THE GENERAL Teaching Council was in a chirpy mood for the last meeting of the existing body - until, that is, they heard about the all-time low turnout for the four-yearly elections.
Neither did the members know that it would be the last council to be chaired by Mary Rose Caden, who fell spectacularly for daring to stand against the might of the Educational Institute of Scotland "slate" of candidates (page three). It doesn't even pay to be an ex-president of the EIS these days.

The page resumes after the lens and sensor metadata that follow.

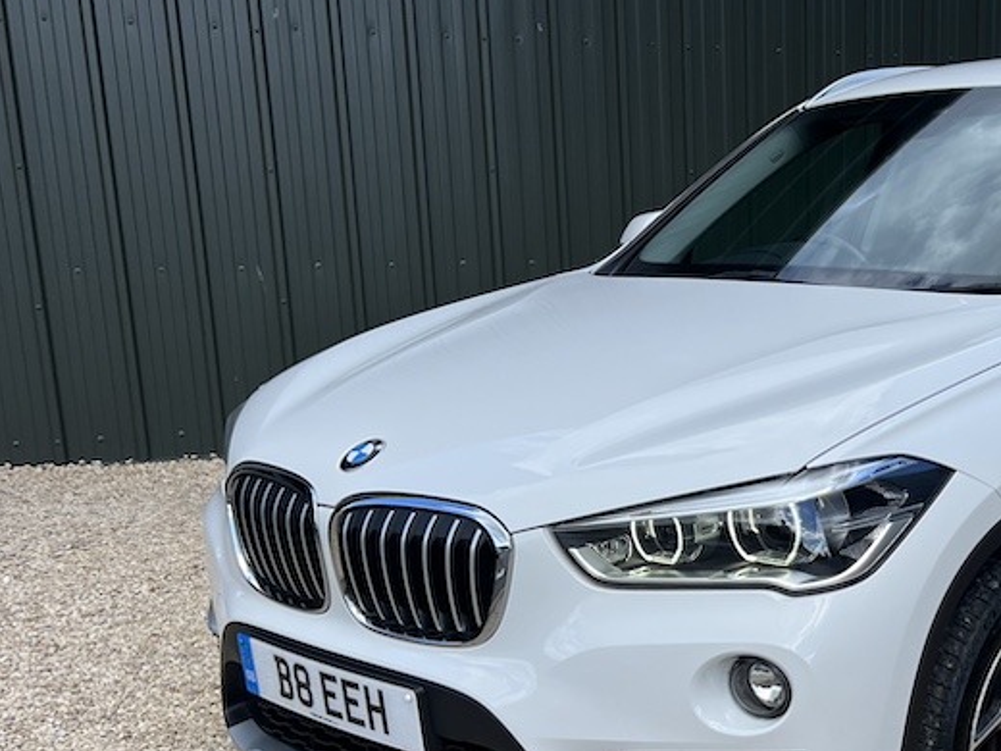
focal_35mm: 50
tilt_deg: -15.2
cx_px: 886
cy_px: 547
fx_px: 1446
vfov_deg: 28.7
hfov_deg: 36.1
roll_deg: +1.2
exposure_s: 1/2045
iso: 50
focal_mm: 5.7
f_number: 1.5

Tony Finn, the head of St Andrew's High in Kirkcaldy and the GTC's education convener, is an obvious contender for the succession. But perhaps two secondary Catholic persons from the east (Caden is at St Augustine's Secondary in Edinburgh) would be overdoing it.

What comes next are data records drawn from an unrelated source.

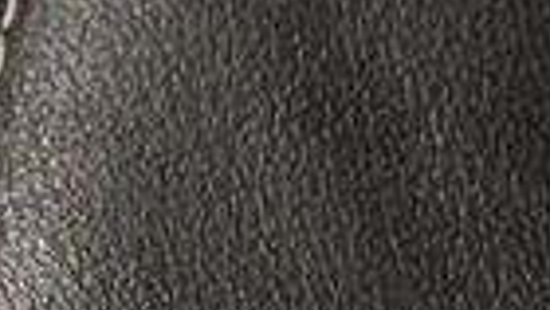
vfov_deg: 5.6
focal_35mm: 207
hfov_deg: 8.8
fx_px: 3021
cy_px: -522
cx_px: -1006
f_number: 3.5
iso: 2800
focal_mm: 18
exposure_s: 1/125
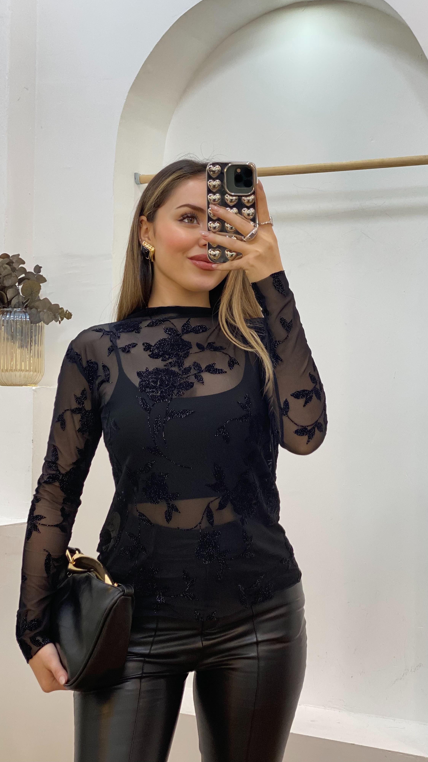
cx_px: 221
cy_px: 379
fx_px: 1150
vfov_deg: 36.6
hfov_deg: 21.1
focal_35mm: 57
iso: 100
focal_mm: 6
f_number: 2
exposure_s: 1/100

So the hot money for the new GTC convener must now be on Norma Anne Watson, the head of Kirkhill Nursery in Broxburn, West Lothian. Popular, respected, experienced, female and a nursery person to boot. But she, too, is a former EIS president.
Then there are Wolseley Brown, chair of the GTC's committee which exceptionally admits to the register those without the benefit of a good Scottish education, and newcomer May Ferries. Both work in the primary sector and they are both wise persons from the west. But they are also, er, ex-EIS presidents. Oh well.
Watson and Brown must surely also be ruled out on age grounds - i.e. they refused to state their ages on their election statements. Clearly people not to be trusted. No such shyness came over Caden, who boldly declared her 59 years. Surely the EIS cannot have been guilty of ageism in excluding her from its slate.